Ringgit Leads Asia Currency Losses as U.S. Retail Sales Improve

Malaysia’s ringgit dropped the most among Asian currencies as U.S. retail sales figures topped estimates, bolstering the case for the Federal Reserve’s stimulus cuts.

The currency posted the biggest decline since November after U.S. high street sales rose 0.2 percent last month, official data showed yesterday, beating the 0.1 percent median estimate in a Bloomberg survey. The World Bank raised its 2014 global growth forecast to 3.2 percent from a June prediction of 3 percent, saying developed economies will boost exports in emerging markets.

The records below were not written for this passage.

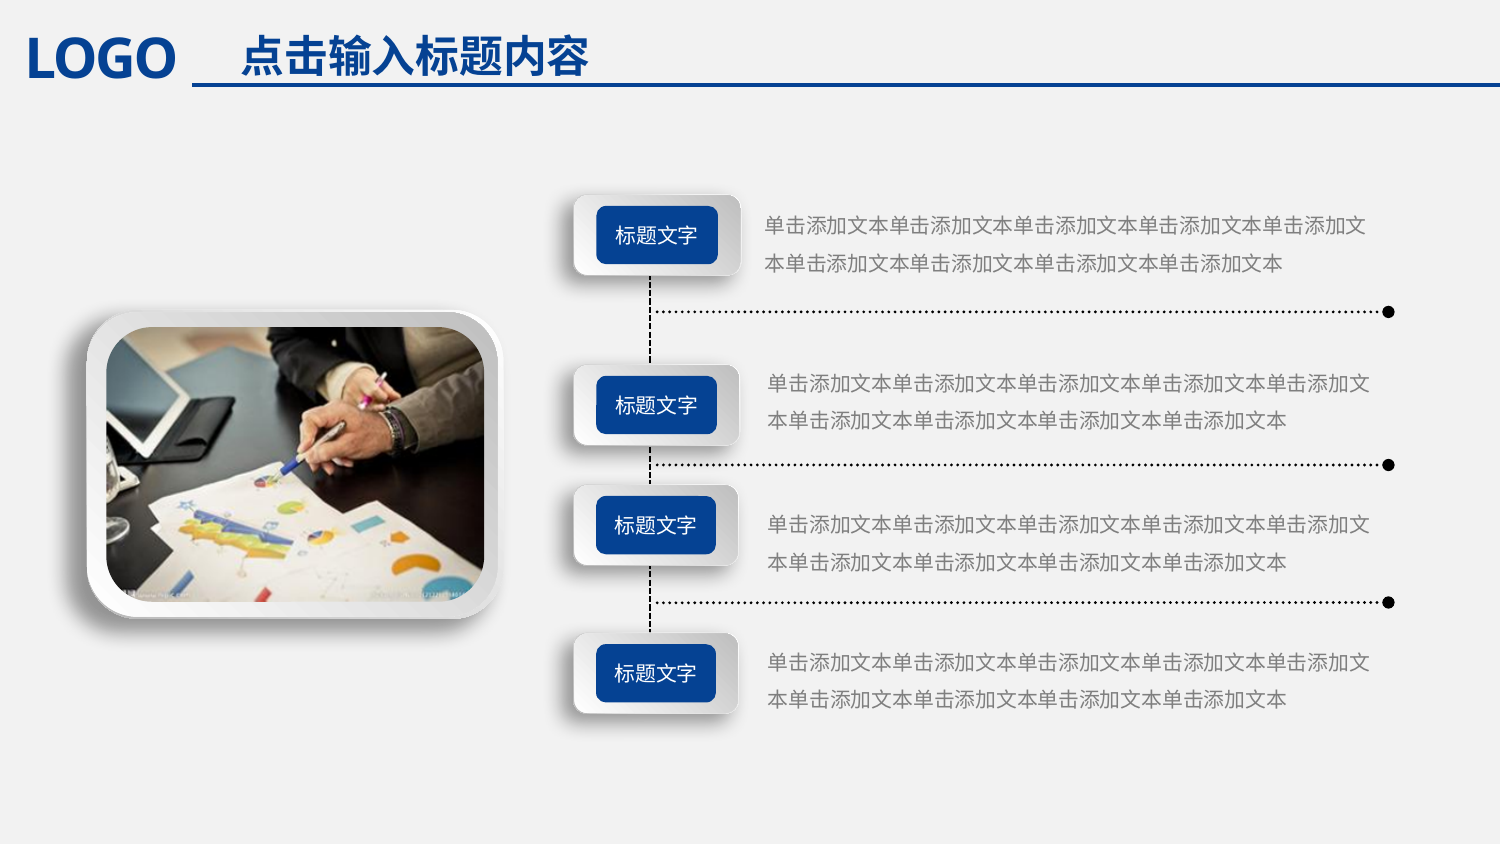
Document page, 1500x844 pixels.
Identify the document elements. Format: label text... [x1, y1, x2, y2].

text_box 单击添加文本单击添加文本单击添加文本单击添加文本单击添加文本单击添加文本单击添加文本单击添加文本单击添加文本 [756, 690, 1389, 755]
text_box LOGO [9, 14, 219, 97]
text_box 点击输入标题内容 [213, 21, 618, 85]
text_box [573, 484, 739, 566]
text_box 单击添加文本单击添加文本单击添加文本单击添加文本单击添加文本单击添加文本单击添加文本单击添加文本单击添加文本 [753, 194, 1389, 240]
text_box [573, 632, 739, 714]
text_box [573, 194, 742, 276]
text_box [650, 240, 1389, 690]
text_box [573, 364, 741, 446]
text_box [86, 309, 504, 619]
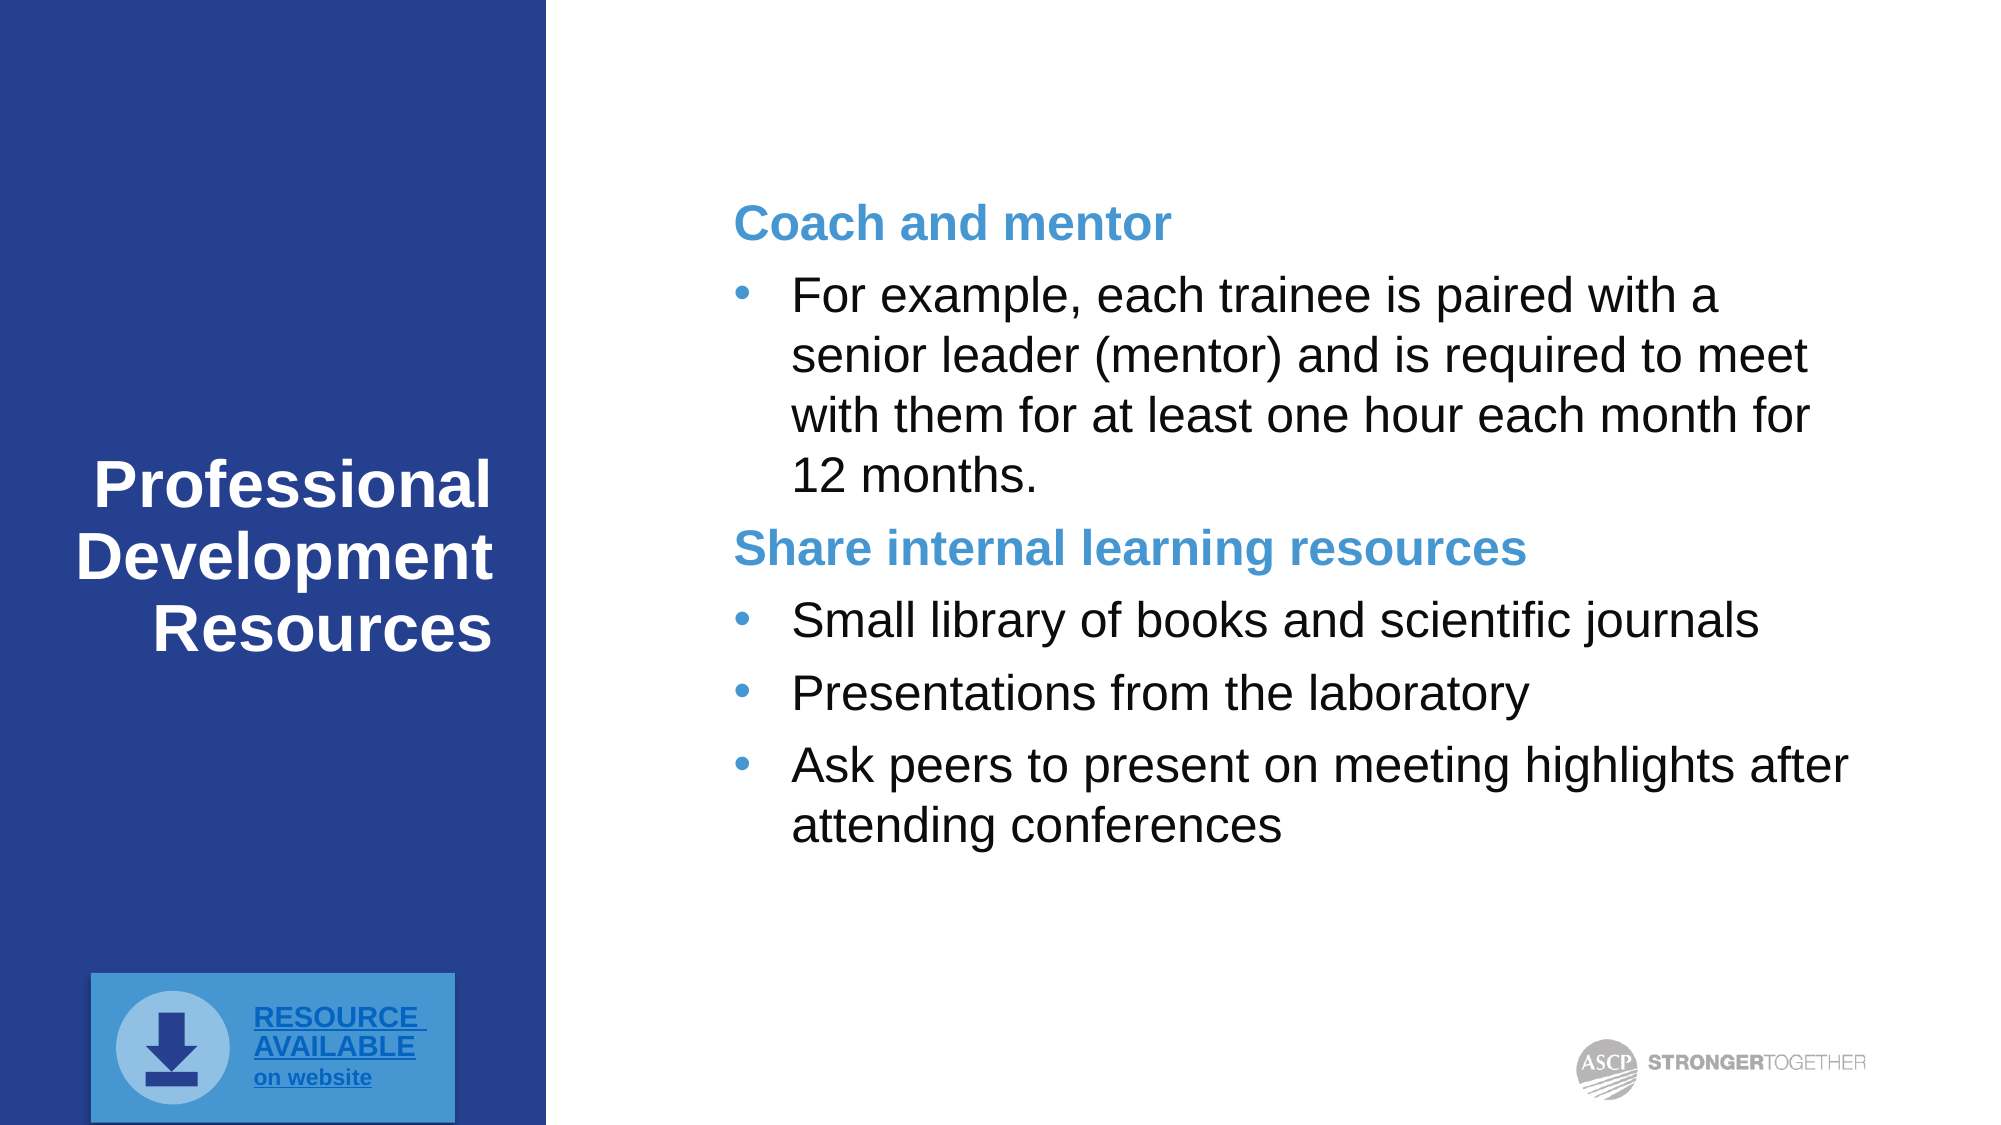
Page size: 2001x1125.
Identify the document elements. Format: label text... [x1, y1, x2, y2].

list Coach and mentor For example, each trainee is paired with a senior leader (mentor) and is required to meet with them for at least one hour each month for 12 months. Share internal learning resources Small library of books and scientific journals Presentations from the laboratory Ask peers to present on meeting highlights after attending conferences [701, 107, 1866, 1009]
picture [1576, 1039, 1866, 1100]
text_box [90, 972, 456, 1123]
title Professional Development Resources [37, 448, 509, 667]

“Asian currencies are weaker because of the stronger retail sales data,” said Wong Chee Seng, a currency strategist at AmBank Group in Kuala Lumpur. “The ringgit is falling more because investors tend to favor the greenback ahead of holidays,” he said, referring to Malaysia’s market closures on Jan. 17.

The ringgit slumped 0.7 percent from Jan. 13 to 3.2865 per dollar in Kuala Lumpur, the biggest drop since Nov. 21, according to prices from local banks compiled by Bloomberg. Local markets were closed yesterday for a public holiday. The Bloomberg U.S. Dollar Index, which tracks the greenback versus 10 major currencies, climbed for a second day and was headed for its best two-day gain of 2014.

One-month implied volatility in the ringgit, a measure of expected moves in the exchange rate used to price options, increased 10 basis points, or 0.10 percentage point, to 6.69 percent.

World Bank

Fed officials said in December they will cut their monthly bond purchases to $75 billion from $85 billion starting this month. The next central bank meeting is slated for the end of January. The World Bank kept its 2014 U.S. growth forecast at 2.8 percent, while cutting its estimate for developing markets to 5.3 percent from 5.6 percent.

The yield on Malaysia’s 3.26 percent sovereign bonds due March 2018 advanced two basis points to 3.60 percent, according to data compiled by Bloomberg. The rate has dropped 10 basis points so far this year.

Global funds trimmed their holdings of the nation’s debt, both corporate and government, by 1.5 percent to 232 billion ringgit ($70.7 billion) in November from the previous month, the latest central bank figures show.